RIPA lysis buffer (Cell Signaling Technology; 9806) with protease/phosphatase inhibitor cocktail (Cell Signaling Technology; 5872) was used to extract protein from liver or cultured cells as previously described [46]. For in vitro samples, cells were washed 1X with ice-cold PBS and lysis buffer was added in each well. Cells were scraped, briefly sonicated, and centrifuged for 10 minutes at 14,000 RPM in 4°C. For liver samples, approximately 30 mg of liver was homogenized using a TissueLyser and stainless steel beads. Protein was quantified using BCA assay (Thermo Scientific; 23227). Then, samples were mixed with 4X sample buffer (Invitrogen; NP0007) with β-mercaptoethanol (BioRad; 1610710). Proteins were heat denatured, and loaded on NuPAGE precast 4–12% Bis-Tris gels (Invitrogen; NP0322BOX; NP0329BOX; NP04122BOX) and run with MOPS (Invitrogen; NP0001) orMES (Invitrogen; NP0002) buffer and transferred to PVDF membrane (Sigma-Aldrich; IPFL00010). Antibodies used included: COL1A1 (Cell Signaling Technology; 72026), COL3 (ProteinTech; 22734-1-AP), FN (Abcam; ab2413), HIF1-α (Cell Signaling Technology; 36169), ALT1 (Abcam; ab202083), ALT2 (Sigma-Aldrich; SAB1409901), MPC1 (Cell Signaling Technology; D2L9I), MPC2 (Cell Signaling Technology; D4I7G), PAI1 (Cell Signaling Technology; 27535), α-TUBULIN (Sigma-Aldrich; T5168), β-ACTIN (Cell Signaling Technology; 3700), and COXIV (Cell Signaling Technology; 11967). To obtain western blot images, a Licor system was used along with the Image StudioLite software.
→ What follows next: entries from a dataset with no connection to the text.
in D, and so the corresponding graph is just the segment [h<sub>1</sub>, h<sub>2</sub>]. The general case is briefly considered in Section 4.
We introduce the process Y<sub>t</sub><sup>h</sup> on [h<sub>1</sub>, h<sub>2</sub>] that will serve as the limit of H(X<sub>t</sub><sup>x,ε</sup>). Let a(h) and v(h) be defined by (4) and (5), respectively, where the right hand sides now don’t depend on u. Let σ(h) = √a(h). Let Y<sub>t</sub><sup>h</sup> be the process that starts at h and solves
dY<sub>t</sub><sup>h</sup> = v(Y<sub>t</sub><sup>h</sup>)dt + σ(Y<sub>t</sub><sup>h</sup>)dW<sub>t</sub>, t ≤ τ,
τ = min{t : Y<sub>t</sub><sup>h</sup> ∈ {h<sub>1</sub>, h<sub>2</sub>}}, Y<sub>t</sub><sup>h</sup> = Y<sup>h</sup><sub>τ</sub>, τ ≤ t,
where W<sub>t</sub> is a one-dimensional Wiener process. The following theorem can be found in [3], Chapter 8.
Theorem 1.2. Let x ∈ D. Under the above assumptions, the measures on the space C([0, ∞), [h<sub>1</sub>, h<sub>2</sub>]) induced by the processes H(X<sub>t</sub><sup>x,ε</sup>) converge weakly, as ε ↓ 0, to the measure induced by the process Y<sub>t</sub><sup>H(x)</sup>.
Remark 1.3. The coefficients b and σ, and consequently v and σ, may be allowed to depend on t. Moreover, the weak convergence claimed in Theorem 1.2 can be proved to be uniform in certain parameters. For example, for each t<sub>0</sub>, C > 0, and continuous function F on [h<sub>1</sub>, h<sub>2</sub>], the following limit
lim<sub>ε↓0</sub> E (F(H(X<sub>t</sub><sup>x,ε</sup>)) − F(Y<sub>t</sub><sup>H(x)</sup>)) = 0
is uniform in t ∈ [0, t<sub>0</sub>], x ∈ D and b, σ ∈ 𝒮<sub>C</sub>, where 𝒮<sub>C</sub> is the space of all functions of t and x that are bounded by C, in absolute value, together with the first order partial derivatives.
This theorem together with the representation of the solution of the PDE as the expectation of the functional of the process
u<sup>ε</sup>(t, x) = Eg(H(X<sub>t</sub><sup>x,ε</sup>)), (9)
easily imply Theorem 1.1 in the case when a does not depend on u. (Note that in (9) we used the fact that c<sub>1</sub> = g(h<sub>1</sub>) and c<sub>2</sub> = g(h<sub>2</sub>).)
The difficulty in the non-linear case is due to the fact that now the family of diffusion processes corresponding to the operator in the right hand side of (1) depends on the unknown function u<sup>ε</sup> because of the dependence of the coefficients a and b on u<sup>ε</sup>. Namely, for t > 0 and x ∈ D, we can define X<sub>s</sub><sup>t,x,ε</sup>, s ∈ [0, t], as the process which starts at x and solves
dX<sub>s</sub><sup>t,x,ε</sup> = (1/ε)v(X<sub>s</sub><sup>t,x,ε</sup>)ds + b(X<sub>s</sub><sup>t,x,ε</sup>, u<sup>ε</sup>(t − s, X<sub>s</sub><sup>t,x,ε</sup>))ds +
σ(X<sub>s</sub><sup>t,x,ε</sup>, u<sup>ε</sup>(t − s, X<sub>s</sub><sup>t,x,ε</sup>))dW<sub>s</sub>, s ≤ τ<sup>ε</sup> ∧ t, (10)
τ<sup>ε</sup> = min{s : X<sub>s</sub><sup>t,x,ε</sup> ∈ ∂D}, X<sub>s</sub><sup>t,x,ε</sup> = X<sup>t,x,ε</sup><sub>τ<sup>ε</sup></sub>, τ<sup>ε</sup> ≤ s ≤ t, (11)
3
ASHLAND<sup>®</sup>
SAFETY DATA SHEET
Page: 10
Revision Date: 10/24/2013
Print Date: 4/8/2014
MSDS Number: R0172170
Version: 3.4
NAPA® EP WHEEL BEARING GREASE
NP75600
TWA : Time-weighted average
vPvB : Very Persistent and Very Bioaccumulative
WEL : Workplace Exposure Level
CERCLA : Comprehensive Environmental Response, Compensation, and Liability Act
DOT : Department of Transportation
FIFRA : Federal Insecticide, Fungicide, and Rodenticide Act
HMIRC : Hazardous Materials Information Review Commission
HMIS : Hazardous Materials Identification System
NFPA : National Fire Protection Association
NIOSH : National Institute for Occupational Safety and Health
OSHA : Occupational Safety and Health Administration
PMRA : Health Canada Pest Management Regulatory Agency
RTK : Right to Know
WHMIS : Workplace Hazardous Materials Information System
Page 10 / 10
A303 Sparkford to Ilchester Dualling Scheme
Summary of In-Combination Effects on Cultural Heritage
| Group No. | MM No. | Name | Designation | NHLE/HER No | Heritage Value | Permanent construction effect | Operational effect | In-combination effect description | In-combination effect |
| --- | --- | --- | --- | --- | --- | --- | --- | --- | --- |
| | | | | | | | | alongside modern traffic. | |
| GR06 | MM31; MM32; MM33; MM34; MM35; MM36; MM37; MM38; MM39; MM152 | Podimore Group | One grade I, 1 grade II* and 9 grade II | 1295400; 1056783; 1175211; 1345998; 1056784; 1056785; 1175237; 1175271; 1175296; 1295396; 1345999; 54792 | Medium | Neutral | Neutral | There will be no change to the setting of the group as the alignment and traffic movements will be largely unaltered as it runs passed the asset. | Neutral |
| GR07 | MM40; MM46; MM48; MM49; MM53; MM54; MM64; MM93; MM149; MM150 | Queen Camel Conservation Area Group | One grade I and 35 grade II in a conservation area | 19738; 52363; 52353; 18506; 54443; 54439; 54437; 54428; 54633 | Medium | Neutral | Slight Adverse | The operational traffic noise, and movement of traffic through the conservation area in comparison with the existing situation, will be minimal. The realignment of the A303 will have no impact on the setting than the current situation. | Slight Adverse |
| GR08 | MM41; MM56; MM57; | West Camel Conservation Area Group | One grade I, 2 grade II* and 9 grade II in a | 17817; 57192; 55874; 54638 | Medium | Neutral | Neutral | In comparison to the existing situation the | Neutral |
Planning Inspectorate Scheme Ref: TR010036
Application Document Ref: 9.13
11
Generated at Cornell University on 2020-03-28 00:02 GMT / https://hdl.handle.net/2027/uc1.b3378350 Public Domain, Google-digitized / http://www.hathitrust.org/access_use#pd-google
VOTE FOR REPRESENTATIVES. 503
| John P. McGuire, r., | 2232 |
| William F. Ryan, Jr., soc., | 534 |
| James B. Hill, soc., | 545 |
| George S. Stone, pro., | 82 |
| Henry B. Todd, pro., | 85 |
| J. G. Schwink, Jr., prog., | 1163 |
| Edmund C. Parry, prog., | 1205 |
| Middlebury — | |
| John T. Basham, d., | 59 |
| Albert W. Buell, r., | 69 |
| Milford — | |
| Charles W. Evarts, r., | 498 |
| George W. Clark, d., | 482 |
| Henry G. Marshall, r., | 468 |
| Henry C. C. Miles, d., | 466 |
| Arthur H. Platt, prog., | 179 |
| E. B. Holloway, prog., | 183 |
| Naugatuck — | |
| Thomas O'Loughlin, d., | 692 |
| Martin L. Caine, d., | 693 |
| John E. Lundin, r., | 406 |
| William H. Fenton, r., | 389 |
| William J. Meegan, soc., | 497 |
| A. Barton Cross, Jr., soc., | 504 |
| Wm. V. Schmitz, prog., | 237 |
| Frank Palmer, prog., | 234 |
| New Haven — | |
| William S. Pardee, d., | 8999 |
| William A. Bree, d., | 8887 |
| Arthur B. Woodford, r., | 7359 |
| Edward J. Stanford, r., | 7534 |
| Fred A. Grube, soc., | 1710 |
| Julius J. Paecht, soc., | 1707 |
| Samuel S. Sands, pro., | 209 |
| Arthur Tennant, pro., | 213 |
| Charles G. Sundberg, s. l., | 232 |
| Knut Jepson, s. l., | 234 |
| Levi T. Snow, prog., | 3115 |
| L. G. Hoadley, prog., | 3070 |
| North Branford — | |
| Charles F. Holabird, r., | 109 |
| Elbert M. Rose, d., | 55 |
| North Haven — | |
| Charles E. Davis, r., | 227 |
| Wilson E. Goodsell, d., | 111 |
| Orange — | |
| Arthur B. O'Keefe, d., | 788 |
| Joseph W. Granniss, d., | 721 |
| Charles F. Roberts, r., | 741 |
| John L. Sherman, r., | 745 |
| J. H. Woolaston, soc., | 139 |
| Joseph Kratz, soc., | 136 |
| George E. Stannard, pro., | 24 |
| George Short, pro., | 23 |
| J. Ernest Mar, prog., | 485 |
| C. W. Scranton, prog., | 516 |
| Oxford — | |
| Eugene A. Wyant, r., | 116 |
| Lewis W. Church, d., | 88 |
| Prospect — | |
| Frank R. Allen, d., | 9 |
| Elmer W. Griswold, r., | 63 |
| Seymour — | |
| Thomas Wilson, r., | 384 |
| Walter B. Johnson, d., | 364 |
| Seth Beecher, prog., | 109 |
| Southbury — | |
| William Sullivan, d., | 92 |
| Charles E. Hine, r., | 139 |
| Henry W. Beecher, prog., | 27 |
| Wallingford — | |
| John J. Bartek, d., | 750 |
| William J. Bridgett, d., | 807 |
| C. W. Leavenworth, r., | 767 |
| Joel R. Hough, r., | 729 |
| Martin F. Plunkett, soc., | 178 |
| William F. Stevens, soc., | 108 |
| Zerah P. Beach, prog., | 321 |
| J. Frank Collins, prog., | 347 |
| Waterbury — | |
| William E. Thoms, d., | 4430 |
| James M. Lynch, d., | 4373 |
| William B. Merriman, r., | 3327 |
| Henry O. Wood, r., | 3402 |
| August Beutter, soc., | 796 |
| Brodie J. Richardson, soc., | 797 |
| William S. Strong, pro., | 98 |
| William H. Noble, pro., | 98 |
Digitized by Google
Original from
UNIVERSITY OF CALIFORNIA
Isotope-tracing experiments

LX2 cells expressing shMPC2 or scrambled shRNA control were incubated overnight in DMEM containing 25 mM U-[13C]-glucose, 10% fetal bovine serum (FBS), 2 mM Gln, 1 mM sodium pyruvate, and 1% penicillin/streptomycin and treated with 5 ng/mL TGFβ-1. Samples were collected and prepared for intracellular metabolite measurement as previously described [46]. Briefly, a portion of media were collected and stored at −80 °C for further processing. Cells were washed one time with pre-warmed PBS and one time with pre-warmed HPLC-grade water. Then, quenched cells with ice cold HPLC-grade methanol, were scraped and collected into Eppendorf tubes followed by s SpeedVac drying for 2–3 hours. After being reconstituted in 1 mL of ice cold methanol:acetonitrile:water (2:2:1), all samples were vortexed, frozen in liquid nitrogen, and sonicated for 10 min at 25°C for three consecutive cycles. The samples were then centrifuged at 14,000×g at 4°C after being kept at 20°C for at least 1 hour. Supernatants were transferred to fresh tubes and SpeedVac dried for 2–5 h. Using a BCA kit from ThermoFisher, the protein content of cell pellets was assessed in order to standardize across samples. Following the drying of the supernatant, 1 mL of water:acetonitrile (1:2) was added per 2.5 mg of cell protein, as measured in pellets recovered after extraction. Samples were subjected to two cycles of vortexing and 10 min of sonication at 25°C. Finally, samples were centrifuged at 14,000×g and 4°C for 10 min, the supernatant was transferred to LC vials and kept at −80 °C until MS analysis.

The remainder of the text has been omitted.